In July 2008, the college hosted focus groups with college members and the public and, in August, conducted an online survey of members. More than 5,000 college members responded, 4201 to the electronic survey. Most voiced strong support for professional designation. Eighty-seven per cent of those in focus groups supported the idea. Eighty per cent of those who answered the electronic survey endorsed the notion. Sixty-six per cent of those reached by telephone also approved. As well, the majority of responding stakeholder groups supported the idea and the rationale behind it. Only one expressed strong reservations against.

National market research and public consultation firm Angus Reid Strategies was engaged to provide independent oversight to the focus groups and online survey of members.

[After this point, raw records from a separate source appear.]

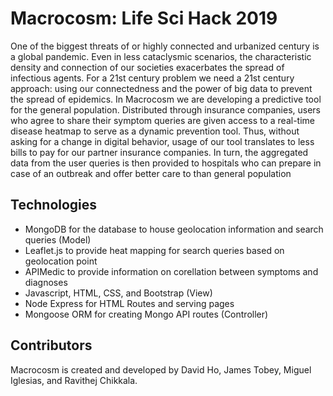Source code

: # Macrocosm: Life Sci Hack 2019

One of the biggest threats of or highly connected and urbanized century is a global pandemic. Even in less cataclysmic scenarios, the characteristic density and connection of our societies exacerbates the spread of infectious agents. 
For a 21st century problem we need a 21st century approach: using our connectedness and the power of big data to prevent the spread of epidemics.
In Macrocosm we are developing a predictive tool for the general population. Distributed through insurance companies, users who agree to share their symptom queries are given access to a real-time disease heatmap to serve as a dynamic prevention tool. Thus, without asking for a change in digital behavior, usage of our tool translates to less bills to pay for our partner insurance companies.
In turn, the aggregated data from the user queries is then provided to hospitals who can prepare in case of an outbreak and offer better care to than general population

## Technologies
- MongoDB for the database to house geolocation information and search queries (Model) 
- Leaflet.js to provide heat mapping for search queries based on geolocation point
- APIMedic to provide information on corellation between symptoms and diagnoses
- Javascript, HTML, CSS, and Bootstrap (View)
- Node Express for HTML Routes and serving pages
- Mongoose ORM for creating Mongo API routes (Controller)

## Contributors
Macrocosm is created and developed by David Ho, James Tobey, Miguel Iglesias, and Ravithej Chikkala.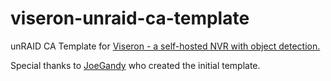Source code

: # viseron-unraid-ca-template
unRAID CA Template for [Viseron - a self-hosted NVR with object detection.](https://github.com/roflcoopter/viseron)

Special thanks to [JoeGandy](https://github.com/JoeGandy) who created the initial template.
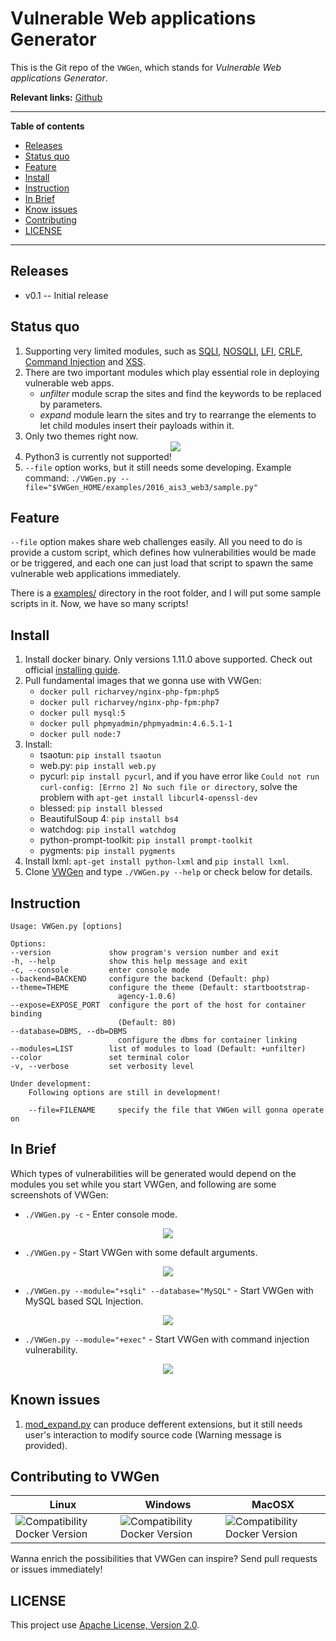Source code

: # Vulnerable Web applications Generator

This is the Git repo of the `VWGen`, which stands for *Vulnerable Web applications Generator*.

**Relevant links:**
 [Github](https://github.com/qazbnm456/VWGen)

---------------------------------------

**Table of contents**

 * [Releases](#releases)
 * [Status quo](#status)
 * [Feature](#feature)
 * [Install](#install)
 * [Instruction](#instruction)
 * [In Brief](#brief)
 * [Know issues](#issue)
 * [Contributing](#contribute)
 * [LICENSE](#license)

---------------------------------------

<a name="releases"></a>
## Releases

- v0.1 -- Initial release

<a name="status"></a>
## Status quo

1. Supporting very limited modules, such as [SQLI](https://www.owasp.org/index.php/SQL_Injection), [NOSQLI](https://www.owasp.org/index.php/Testing_for_NoSQL_injection), [LFI](https://www.owasp.org/index.php/Testing_for_Local_File_Inclusion), [CRLF](https://www.owasp.org/index.php/CRLF_Injection), [Command Injection](https://www.owasp.org/index.php/Command_Injection) and [XSS](https://www.owasp.org/index.php/Cross-site_Scripting_(XSS)).
2. There are two important modules which play essential role in deploying vulnerable web apps.
   - *unfilter* module scrap the sites and find the keywords to be replaced by parameters.
   - *expand* module learn the sites and try to rearrange the elements to let child modules insert their payloads within it.
3. Only two themes right now.
    <div align="center"><img src="http://i.imgur.com/jgdO4HD.png" /></div>
4. Python3 is currently not supported!
5. `--file` option works, but it still needs some developing. Example command: `./VWGen.py --file="$VWGen_HOME/examples/2016_ais3_web3/sample.py"`

<a name="feature"></a>
## Feature

`--file` option makes share web challenges easily. All you need to do is provide a custom script, which defines how vulnerabilities would be made or be triggered, and each one can just load that script to spawn the same vulnerable web applications immediately.

There is a [examples/](https://github.com/qazbnm456/VWGen/tree/master/examples) directory in the root folder, and I will put some sample scripts in it. Now, we have so many scripts!

<a name="install"></a>
## Install

1. Install docker binary. Only versions 1.11.0 above supported. Check out official [installing guide](https://docs.docker.com/linux/).
2. Pull fundamental images that we gonna use with VWGen:
    - `docker pull richarvey/nginx-php-fpm:php5`
    - `docker pull richarvey/nginx-php-fpm:php7`
    - `docker pull mysql:5`
    - `docker pull phpmyadmin/phpmyadmin:4.6.5.1-1`
    - `docker pull node:7`
3. Install:
    - tsaotun: `pip install tsaotun`
    - web.py: `pip install web.py`
    - pycurl: `pip install pycurl`, and if you have error like `Could not run curl-config: [Errno 2] No such file or directory`, solve the problem with `apt-get install libcurl4-openssl-dev`
    - blessed: `pip install blessed`
    - BeautifulSoup 4: `pip install bs4`
    - watchdog: `pip install watchdog`
    - python-prompt-toolkit: `pip install prompt-toolkit`
    - pygments: `pip install pygments`
4. Install lxml: `apt-get install python-lxml` and `pip install lxml`.
5. Clone [VWGen](https://github.com/qazbnm456/VWGen) and type `./VWGen.py --help` or check below for details.

<a name="instruction"></a>
## Instruction

    Usage: VWGen.py [options]

    Options:
    --version             show program's version number and exit
    -h, --help            show this help message and exit
    -c, --console         enter console mode
    --backend=BACKEND     configure the backend (Default: php)
    --theme=THEME         configure the theme (Default: startbootstrap-
                            agency-1.0.6)
    --expose=EXPOSE_PORT  configure the port of the host for container binding
                            (Default: 80)
    --database=DBMS, --db=DBMS
                            configure the dbms for container linking
    --modules=LIST        list of modules to load (Default: +unfilter)
    --color               set terminal color
    -v, --verbose         set verbosity level

    Under development:
        Following options are still in development!

        --file=FILENAME     specify the file that VWGen will gonna operate on

<a name="brief"></a>
## In Brief

Which types of vulnerabilities will be generated would depend on the modules you set while you start VWGen, and following are some screenshots of VWGen:

- `./VWGen.py -c` - Enter console mode.
<div align="center"><img src="http://i.imgur.com/fOZWju1.png" /></div>

- `./VWGen.py` - Start VWGen with some default arguments.
<div align="center"><img src="http://i.imgur.com/55RPixv.png" /></div>

- `./VWGen.py --module="+sqli" --database="MySQL"` - Start VWGen with MySQL based SQL Injection.
<div align="center"><img src="http://i.imgur.com/X5m0OkO.png" /></div>

- `./VWGen.py --module="+exec"` - Start VWGen with command injection vulnerability.
<div align="center"><img src="http://i.imgur.com/Rt0er9E.png" /></div>

<a name="issue"></a>
## Known issues

1. [mod_expand.py](https://github.com/qazbnm456/VWGen/blob/master/core/attack/mod_expand.py) can produce defferent extensions, but it still needs user's interaction to modify source code (Warning message is provided).

<a name="contribute"></a>
## Contributing to VWGen

| Linux | Windows | MacOSX |
|------------------|---------|---------|
| ![Compatibility Docker Version](https://img.shields.io/badge/docker%20version-1.12.3-blue.svg) | ![Compatibility Docker Version](https://img.shields.io/badge/docker%20version-1.12.3-blue.svg) | ![Compatibility Docker Version](https://img.shields.io/badge/docker%20version-1.12.3-blue.svg) |

Wanna enrich the possibilities that VWGen can inspire? Send pull requests or issues immediately!

<a name="license"></a>
## LICENSE

This project use [Apache License, Version 2.0](https://github.com/qazbnm456/VWGen/blob/master/LICENSE).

The college's council approved use of the designation in September 2008 by certified, qualified college members in good standing.

==Criteria==
An OCT is a teaching professional with specific knowledge and skills in the areas of child development, curriculum, assessment, teaching methods, and classroom management. OCTs must meet the education, experience, and other requirements established by the Ontario College of Teachers. As part of their commitment to career-long professional learning, OCTs may enhance their qualifications through Additional Qualification (AQ) courses established by the Ontario College of Teachers.

Only Ontario College of Teachers members in good standing can use the designation. College members who fail to pay their fees and are therefore ineligible to teach in Ontario’s publicly funded schools cannot use it. College members whose teaching certificates have been revoked or suspended as a result of disciplinary measures are also ineligible to use the OCT designation.

Certified college members in good standing have the right to use OCT on letterhead, business cards and professional materials.

The qualifications of every OCT holder can be seen on the college's web site, www.oct.ca, in the ‘Find a Teacher’ section.

==Controversy==

The designation is controversial with varied support from Ontario's teachers federations. The Ontario Teachers Federation stated in 2009 Should teachers wish to use a designation to indicate their profession, they are entitled to use B.Ed. or Dip. Ed. after their names.